When my mother leaves the river, I find a bird, pinned beneath a branch, wing broken. A robin with a breast red as blood. I put my face down to the bird and listen. I push the bird’s good wing with my pinky to see if it will stir. The bird is gone but so perfectly preserved. I lift the branch, then her body off the ground. Hold her gently between cupped palms.
Later that night, when my mother flicks off her bedroom light, I push the stones from the corner of the kitchen table onto a flattened cereal box and climb the stairs to the bedroom I’ve slept in since childhood. On the dresser I lay the cardboard and weight it with stones stacked in careful balance. In the center, the dead robin spreads both wings into full span, one extended further than its twin. The magic trick of the broken bone reaching toward a life it will never live again.
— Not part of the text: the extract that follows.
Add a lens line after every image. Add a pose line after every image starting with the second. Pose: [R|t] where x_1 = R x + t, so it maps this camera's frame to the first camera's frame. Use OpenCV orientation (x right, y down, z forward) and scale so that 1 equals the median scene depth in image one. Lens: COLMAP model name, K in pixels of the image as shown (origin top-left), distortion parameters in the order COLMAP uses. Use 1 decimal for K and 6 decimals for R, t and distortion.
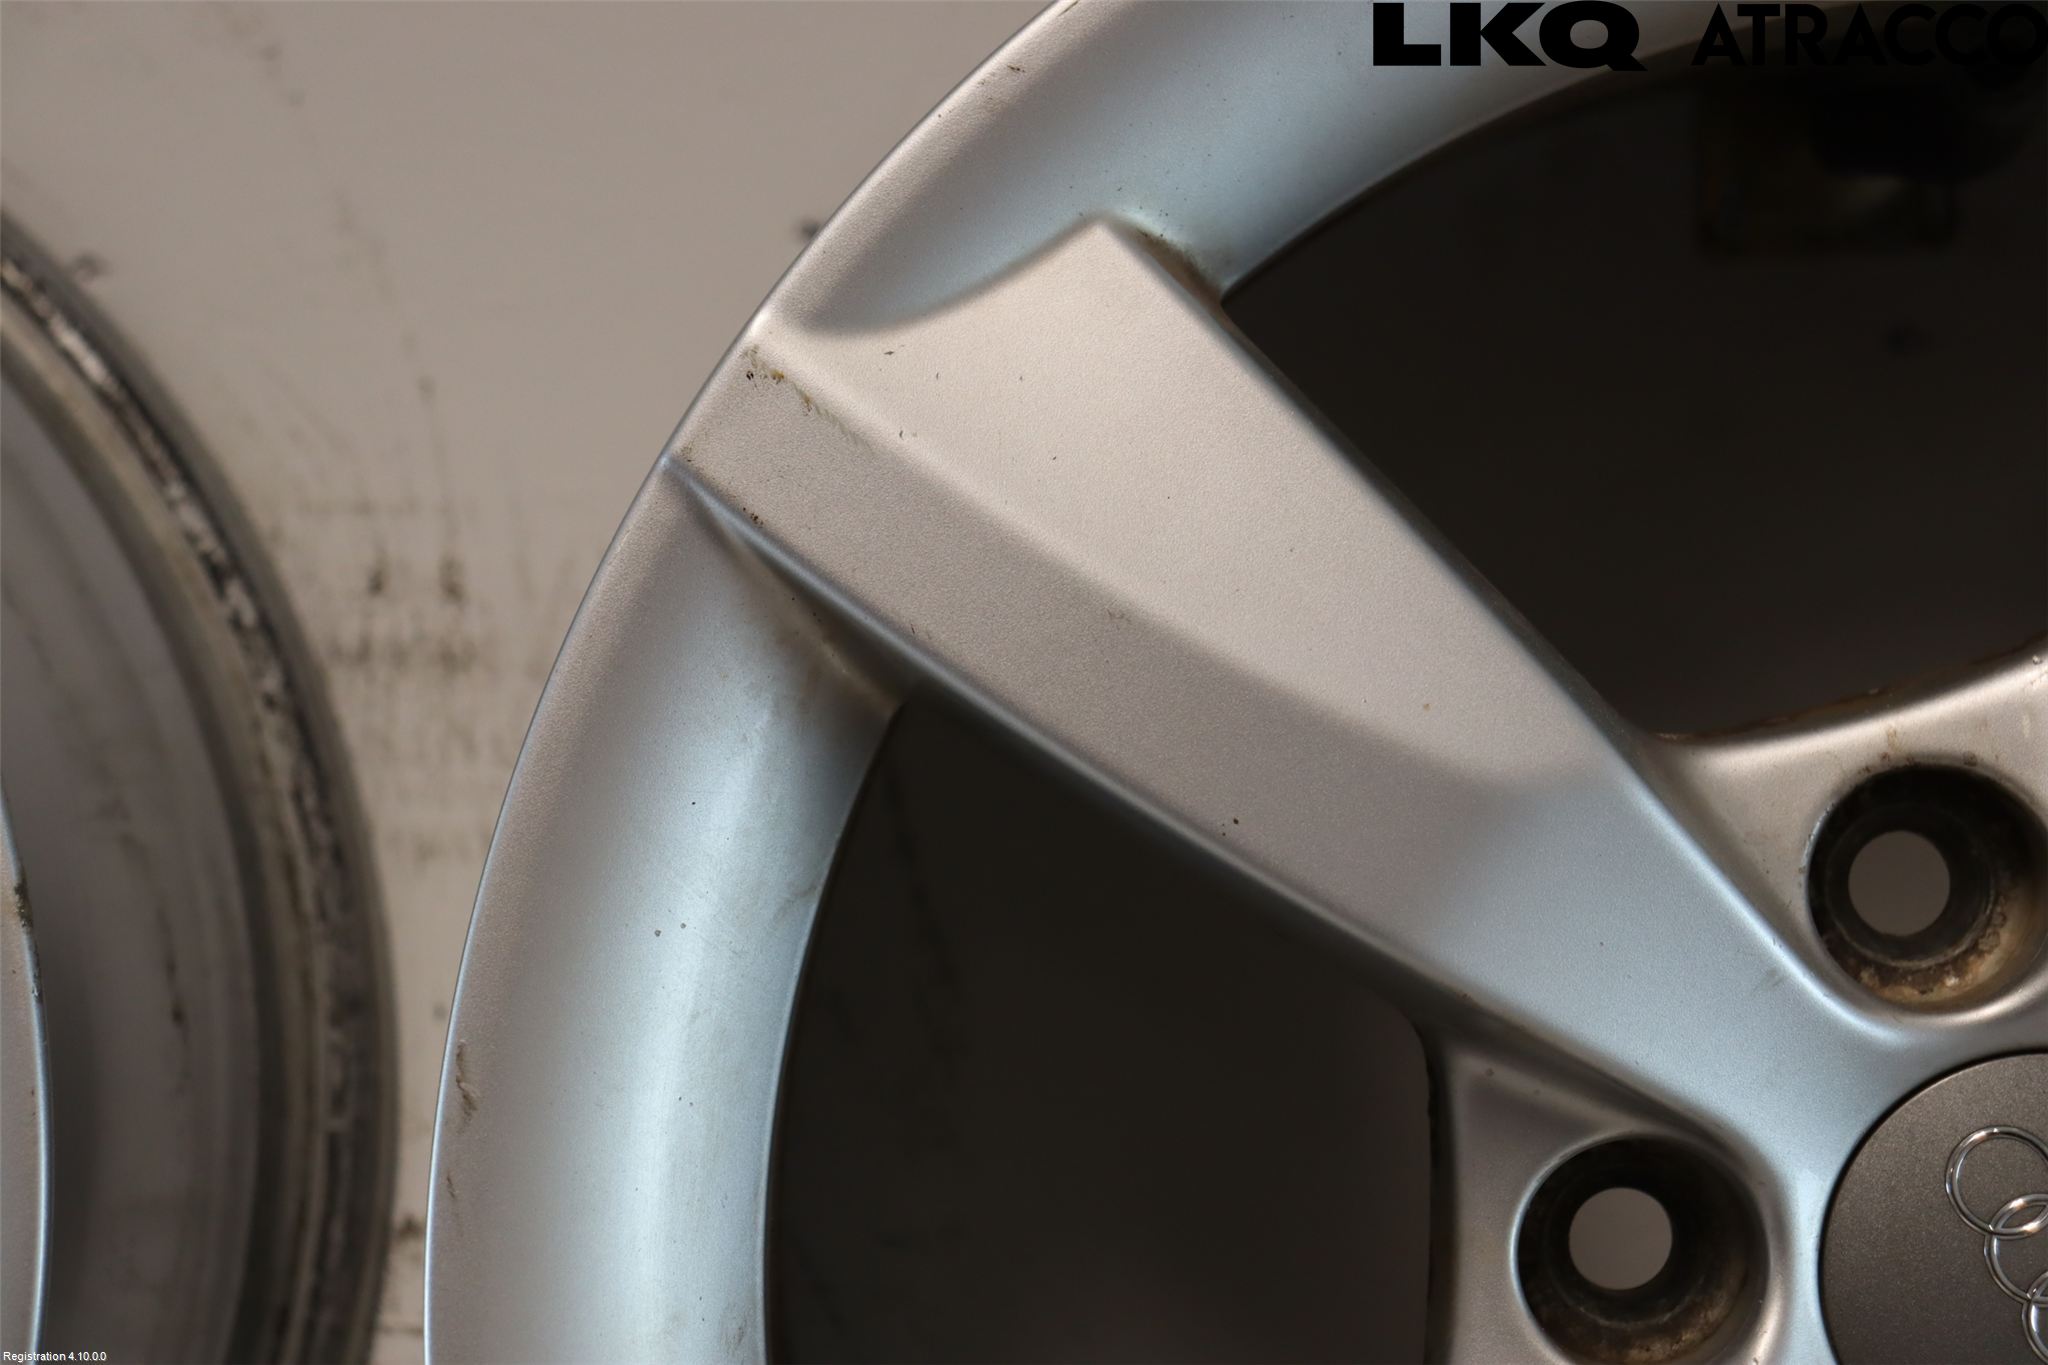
lens RADIAL K [[4392.7, 0, 1024.0], [0, 4392.7, 682.5], [0, 0, 1]] dist [0.265354, -0.020528]
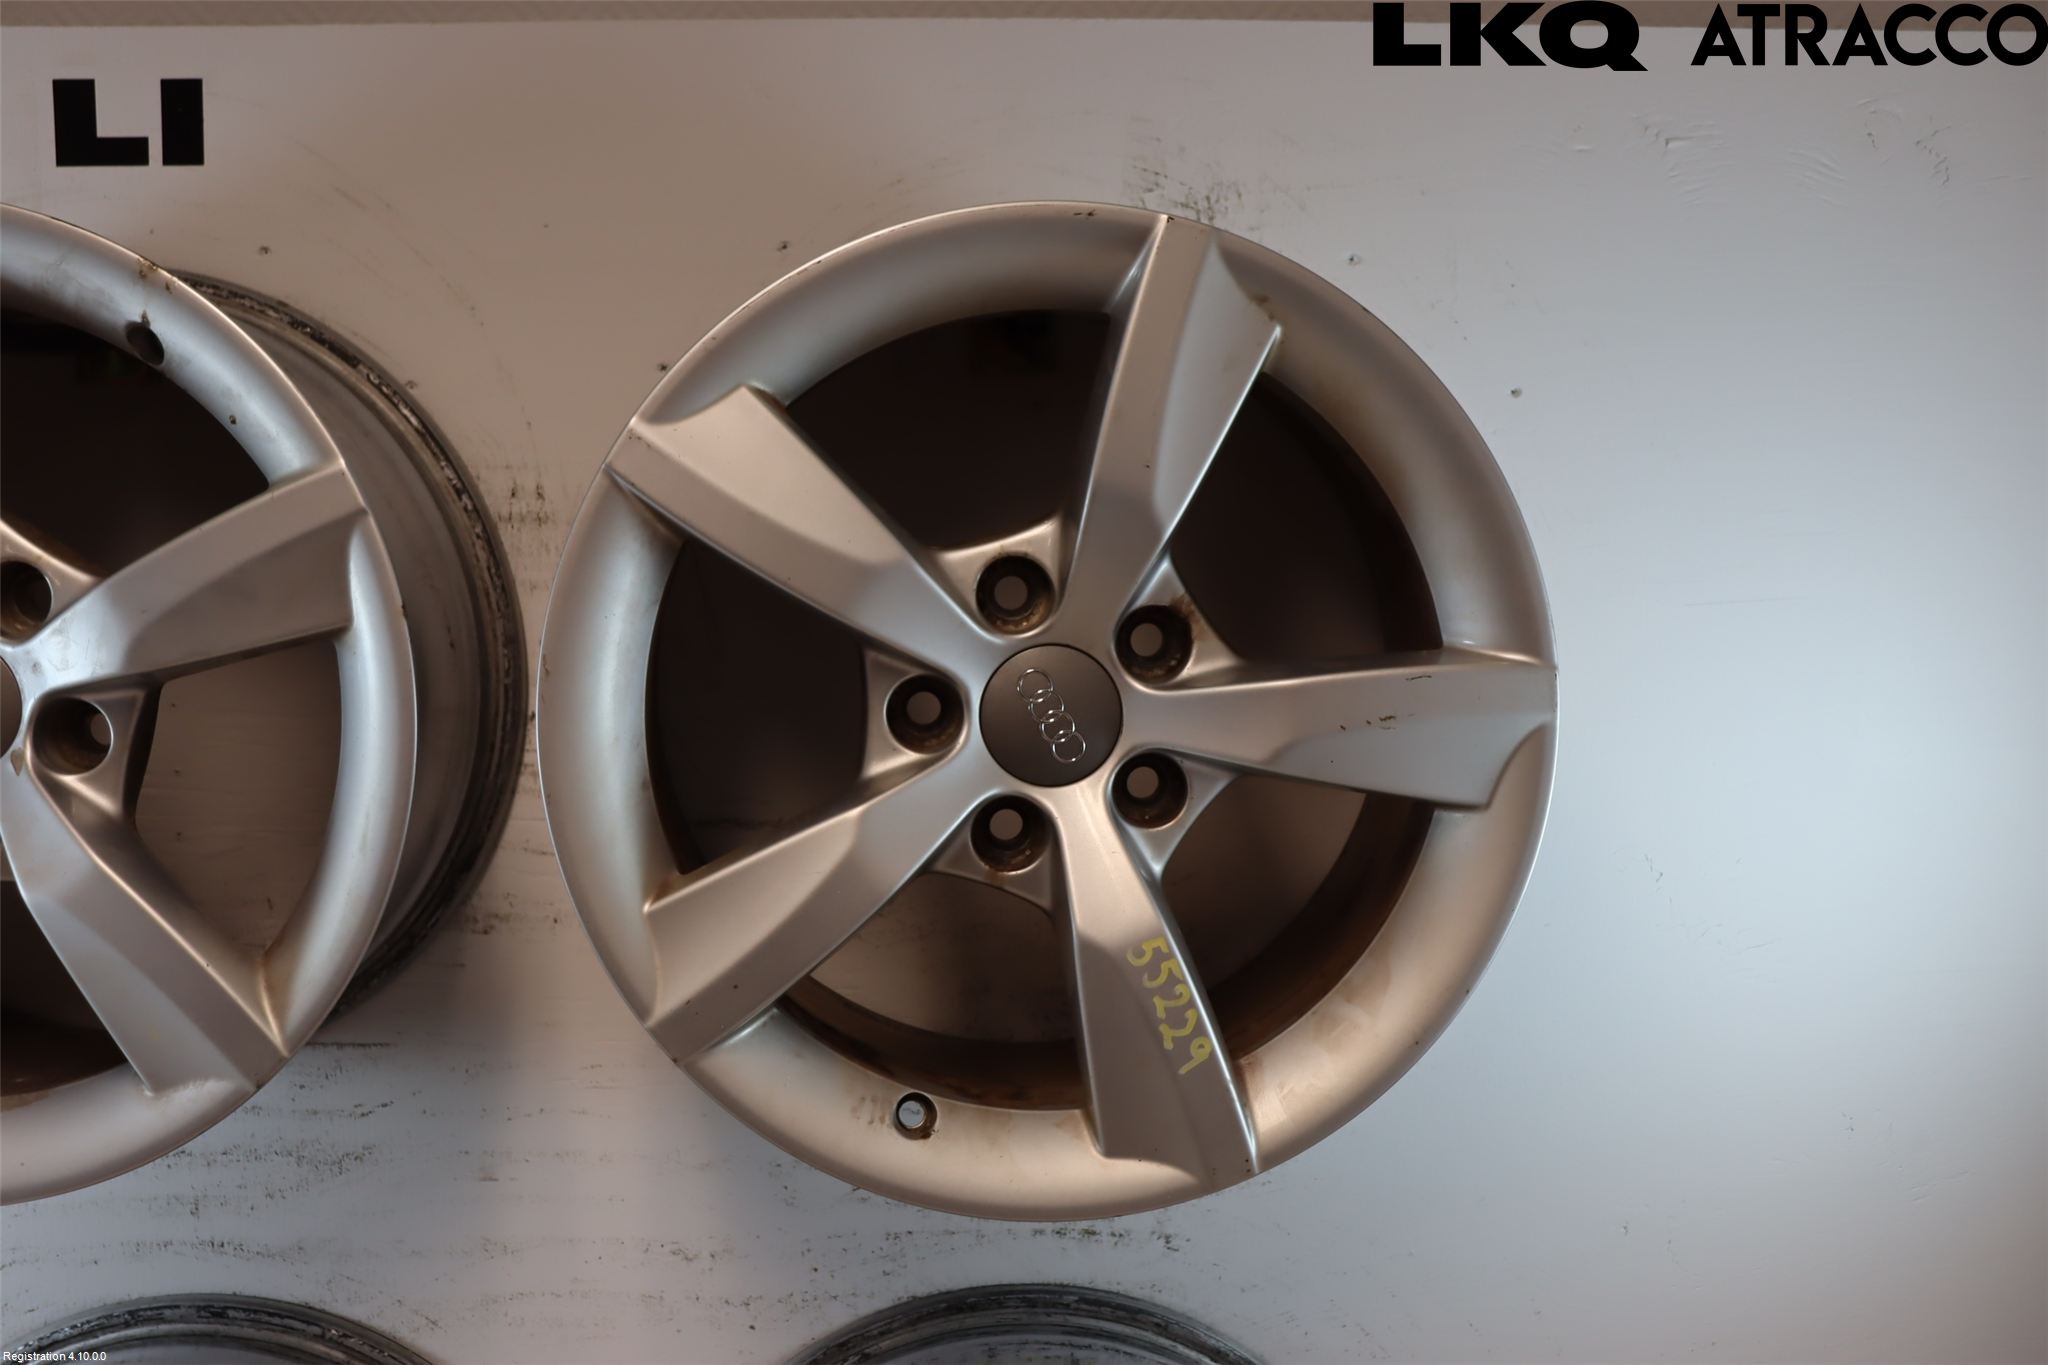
lens RADIAL K [[1918.0, 0, 1022.3], [0, 1918.0, 725.8], [0, 0, 1]] dist [-0.159949, 0.212364]
pose [[0.993696, -0.021934, 0.109940, 0.044287], [0.008196, 0.992262, 0.123887, -0.023258], [-0.111807, -0.122205, 0.986187, -0.274903]]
I feel the sky above the ceiling, over our heads. It is out there, still. It always is. Over the bone break, I place a clipping from the garden, a Susan—its petals a yellow sun, the center, a black eye, wide open. The cereal tiger looks garish, grinning beneath my altar, but I also like it, what it seems to say.
Today is done. The pillows smell like lilac detergent, the cars, a faint whir in the distance. The inevitability of tomorrow offers a slushy mix of dread and relief. I’m still here / I’m still here, either way. I toss under the sheets: one way, towards the past, one way: the future. Downstairs the television clicks on. Mom is on the couch, letting the soap operas lull her back to sleep, rocking on the waves of other people’s voices, other lives. I feel my way down the stairs in the dark and lift the blanket. My mother’s face looks older in the blue light. She shifts over so I can lie beside her. We create a rhythm with our steady breath.
Notes from Guest Reader Devin Kelly
More than anything, this story contains so much, and as such, it is a testament to vital work of the writer’s gaze, and the possibilities that exist when a writer remains open to the various intersections that occur between lives and within the physical world. When I first read this story, I was amazed at the emotional distance covered. Reading this story feels like witnessing a feeling, and all of the possible questions posed in relation to that feeling, stretched out into the infinite. It shatters and blooms.